● **Records to use**
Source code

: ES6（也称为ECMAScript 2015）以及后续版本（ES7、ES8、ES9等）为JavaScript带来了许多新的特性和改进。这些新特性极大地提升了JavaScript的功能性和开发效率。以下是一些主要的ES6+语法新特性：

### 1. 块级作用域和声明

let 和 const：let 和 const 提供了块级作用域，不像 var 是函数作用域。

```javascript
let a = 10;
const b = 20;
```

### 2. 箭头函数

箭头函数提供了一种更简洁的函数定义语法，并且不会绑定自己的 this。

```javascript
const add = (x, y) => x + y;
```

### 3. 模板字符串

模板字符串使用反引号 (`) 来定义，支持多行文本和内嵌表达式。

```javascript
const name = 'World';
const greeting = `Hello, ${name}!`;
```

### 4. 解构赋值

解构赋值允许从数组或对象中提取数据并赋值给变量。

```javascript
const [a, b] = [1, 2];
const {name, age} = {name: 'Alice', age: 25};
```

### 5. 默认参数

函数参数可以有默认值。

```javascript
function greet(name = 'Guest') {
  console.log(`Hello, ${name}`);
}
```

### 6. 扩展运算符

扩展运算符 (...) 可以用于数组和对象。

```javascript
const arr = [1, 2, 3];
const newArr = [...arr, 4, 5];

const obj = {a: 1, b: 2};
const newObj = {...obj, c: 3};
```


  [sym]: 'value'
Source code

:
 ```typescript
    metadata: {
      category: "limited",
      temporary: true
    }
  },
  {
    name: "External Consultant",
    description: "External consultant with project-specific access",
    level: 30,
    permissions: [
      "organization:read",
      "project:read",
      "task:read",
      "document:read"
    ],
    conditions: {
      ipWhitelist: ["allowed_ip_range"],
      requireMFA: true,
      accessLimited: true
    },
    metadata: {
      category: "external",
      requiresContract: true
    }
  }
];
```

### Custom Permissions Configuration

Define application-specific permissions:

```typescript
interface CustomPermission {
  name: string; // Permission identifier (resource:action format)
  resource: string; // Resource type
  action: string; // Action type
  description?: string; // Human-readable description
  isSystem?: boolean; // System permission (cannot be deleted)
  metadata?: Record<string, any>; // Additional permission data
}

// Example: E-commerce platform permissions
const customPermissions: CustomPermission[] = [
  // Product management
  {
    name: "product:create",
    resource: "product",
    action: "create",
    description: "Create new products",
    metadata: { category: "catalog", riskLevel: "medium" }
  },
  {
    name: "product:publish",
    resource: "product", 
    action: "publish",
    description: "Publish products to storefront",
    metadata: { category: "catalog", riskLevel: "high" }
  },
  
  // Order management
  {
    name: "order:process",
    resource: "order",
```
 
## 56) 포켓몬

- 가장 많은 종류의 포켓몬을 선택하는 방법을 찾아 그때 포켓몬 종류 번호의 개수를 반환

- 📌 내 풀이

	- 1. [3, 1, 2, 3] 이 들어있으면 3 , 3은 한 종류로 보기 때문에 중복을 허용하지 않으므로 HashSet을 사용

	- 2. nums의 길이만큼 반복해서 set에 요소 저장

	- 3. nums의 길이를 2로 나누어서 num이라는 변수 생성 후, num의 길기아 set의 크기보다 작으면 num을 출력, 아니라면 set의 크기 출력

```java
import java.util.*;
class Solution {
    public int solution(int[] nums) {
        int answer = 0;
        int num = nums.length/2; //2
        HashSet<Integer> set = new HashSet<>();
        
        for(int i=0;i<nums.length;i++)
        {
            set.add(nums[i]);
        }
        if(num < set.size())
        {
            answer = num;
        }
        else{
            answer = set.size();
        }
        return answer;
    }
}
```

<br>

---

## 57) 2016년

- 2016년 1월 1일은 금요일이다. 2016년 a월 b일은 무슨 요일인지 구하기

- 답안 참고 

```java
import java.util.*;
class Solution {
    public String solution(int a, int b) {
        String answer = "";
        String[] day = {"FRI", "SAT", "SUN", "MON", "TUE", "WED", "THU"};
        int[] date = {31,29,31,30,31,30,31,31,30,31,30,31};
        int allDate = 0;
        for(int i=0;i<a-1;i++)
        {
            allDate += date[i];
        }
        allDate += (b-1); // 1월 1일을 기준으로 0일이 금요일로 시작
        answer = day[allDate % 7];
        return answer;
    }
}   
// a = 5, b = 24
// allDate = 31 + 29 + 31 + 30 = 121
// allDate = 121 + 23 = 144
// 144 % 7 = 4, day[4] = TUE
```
---
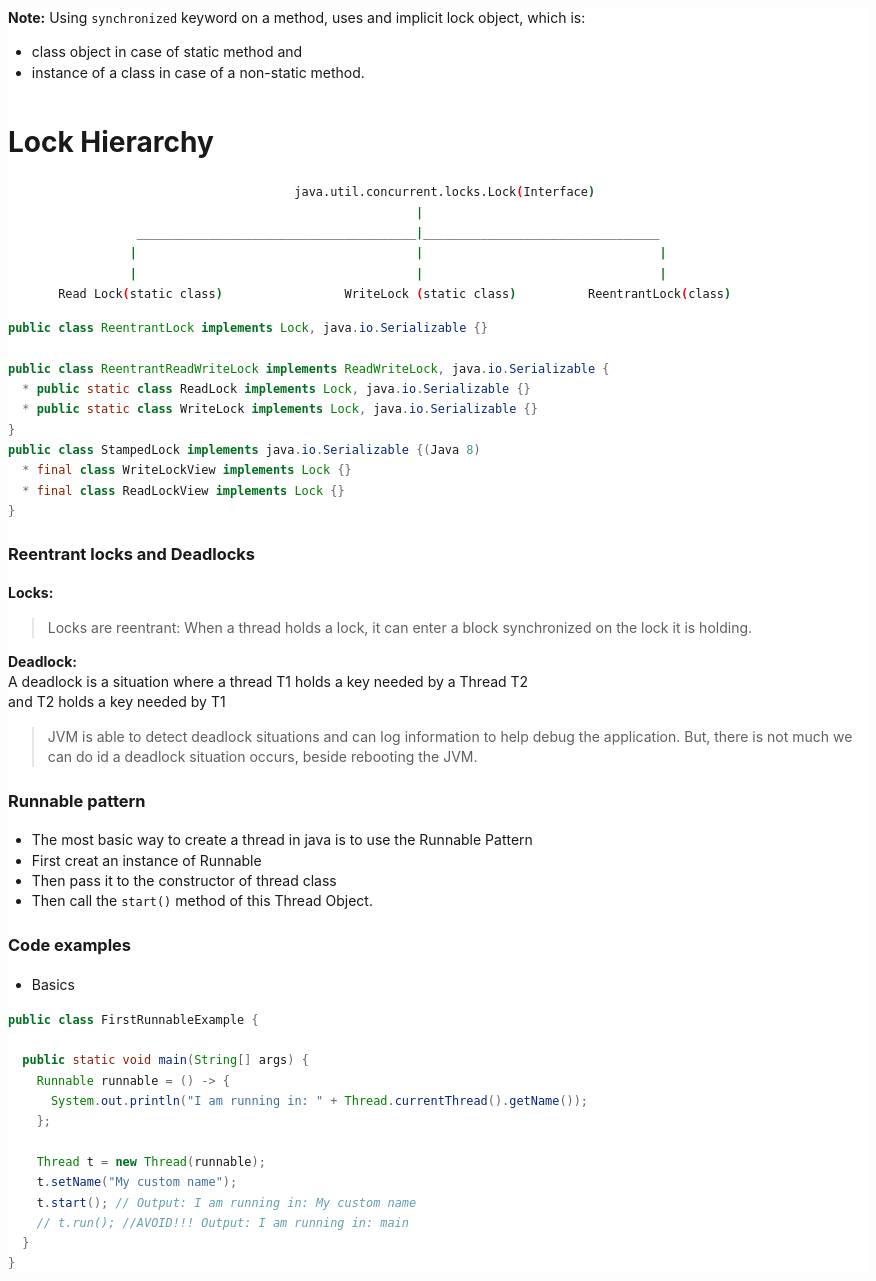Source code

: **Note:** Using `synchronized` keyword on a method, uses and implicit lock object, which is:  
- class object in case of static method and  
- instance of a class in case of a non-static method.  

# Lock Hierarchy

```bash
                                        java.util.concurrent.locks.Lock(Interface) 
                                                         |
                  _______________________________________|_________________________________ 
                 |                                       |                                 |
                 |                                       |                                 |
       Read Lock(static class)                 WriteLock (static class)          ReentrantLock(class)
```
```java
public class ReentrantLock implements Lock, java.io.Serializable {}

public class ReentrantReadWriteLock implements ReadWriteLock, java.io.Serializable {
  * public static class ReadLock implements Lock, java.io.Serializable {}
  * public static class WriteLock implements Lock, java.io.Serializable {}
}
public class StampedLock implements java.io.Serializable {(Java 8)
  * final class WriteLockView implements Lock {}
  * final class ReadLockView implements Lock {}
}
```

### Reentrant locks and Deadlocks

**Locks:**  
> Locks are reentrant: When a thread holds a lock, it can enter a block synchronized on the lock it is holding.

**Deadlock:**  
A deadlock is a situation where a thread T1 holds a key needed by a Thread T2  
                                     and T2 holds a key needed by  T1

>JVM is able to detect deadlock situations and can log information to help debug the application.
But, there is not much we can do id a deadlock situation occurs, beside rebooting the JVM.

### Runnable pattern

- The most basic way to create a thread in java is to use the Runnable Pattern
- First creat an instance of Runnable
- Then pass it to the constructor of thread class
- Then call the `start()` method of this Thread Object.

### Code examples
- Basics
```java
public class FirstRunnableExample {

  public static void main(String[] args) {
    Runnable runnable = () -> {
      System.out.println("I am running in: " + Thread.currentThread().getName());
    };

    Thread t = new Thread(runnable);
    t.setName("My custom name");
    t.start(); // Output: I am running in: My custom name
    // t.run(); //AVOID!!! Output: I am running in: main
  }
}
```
---
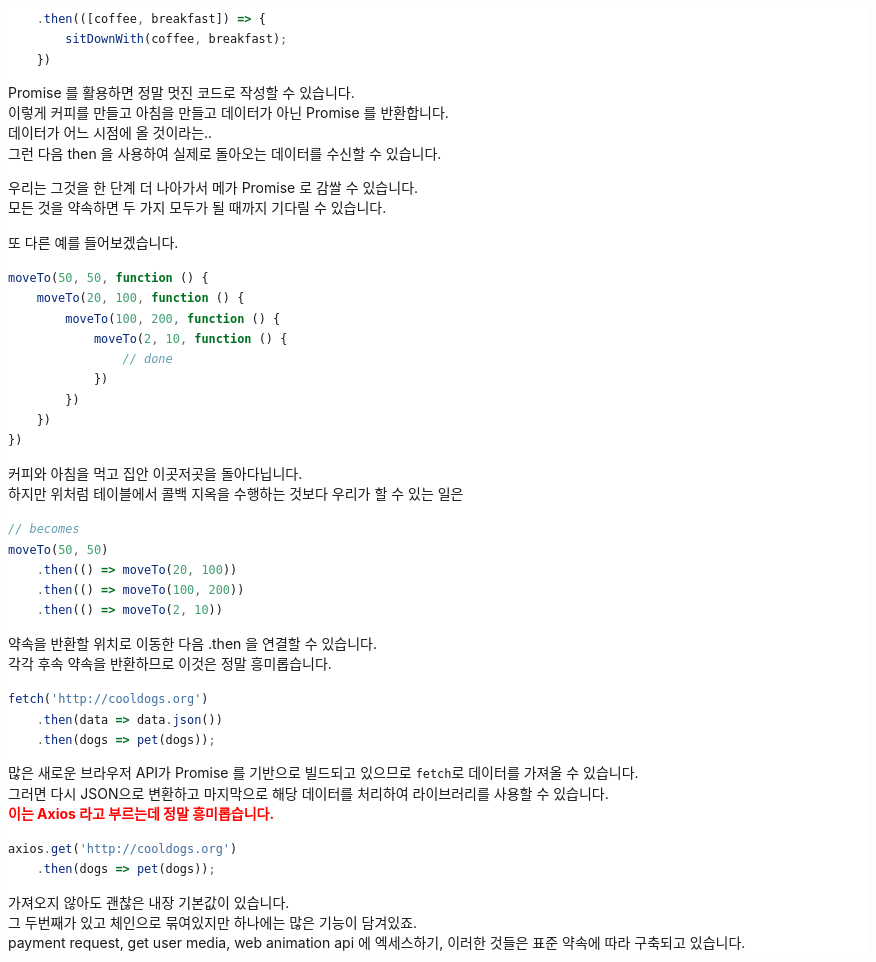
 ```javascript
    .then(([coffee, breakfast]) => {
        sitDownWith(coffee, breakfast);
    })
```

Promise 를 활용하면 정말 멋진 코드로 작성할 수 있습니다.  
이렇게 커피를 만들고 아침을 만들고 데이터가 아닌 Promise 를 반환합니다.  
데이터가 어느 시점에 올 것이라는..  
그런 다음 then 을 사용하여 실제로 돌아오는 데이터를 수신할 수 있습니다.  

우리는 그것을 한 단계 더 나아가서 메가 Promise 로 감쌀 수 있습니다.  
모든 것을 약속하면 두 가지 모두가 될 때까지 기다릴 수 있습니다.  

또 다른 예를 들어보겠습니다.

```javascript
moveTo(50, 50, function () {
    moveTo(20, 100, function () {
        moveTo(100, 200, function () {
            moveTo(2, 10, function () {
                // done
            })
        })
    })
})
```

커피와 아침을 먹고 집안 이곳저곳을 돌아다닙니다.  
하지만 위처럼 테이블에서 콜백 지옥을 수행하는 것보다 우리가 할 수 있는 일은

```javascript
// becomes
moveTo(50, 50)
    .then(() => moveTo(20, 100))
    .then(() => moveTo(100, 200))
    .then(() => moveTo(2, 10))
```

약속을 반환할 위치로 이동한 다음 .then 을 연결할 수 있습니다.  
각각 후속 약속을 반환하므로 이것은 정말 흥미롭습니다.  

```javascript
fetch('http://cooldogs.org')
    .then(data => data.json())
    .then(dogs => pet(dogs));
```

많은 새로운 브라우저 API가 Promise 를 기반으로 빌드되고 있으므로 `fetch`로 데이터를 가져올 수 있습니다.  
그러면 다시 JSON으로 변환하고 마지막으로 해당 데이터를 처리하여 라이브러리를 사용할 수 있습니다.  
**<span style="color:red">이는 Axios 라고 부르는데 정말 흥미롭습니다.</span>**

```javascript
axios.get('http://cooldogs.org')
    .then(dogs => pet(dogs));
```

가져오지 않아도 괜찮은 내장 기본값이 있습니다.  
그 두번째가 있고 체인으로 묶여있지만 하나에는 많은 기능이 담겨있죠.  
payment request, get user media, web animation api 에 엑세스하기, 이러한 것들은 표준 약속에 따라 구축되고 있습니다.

● **Work instruction**
In the material above, which lines contain "final"? Copy each of them.

● **Exercise result**
  * final class WriteLockView implements Lock {}
  * final class ReadLockView implements Lock {}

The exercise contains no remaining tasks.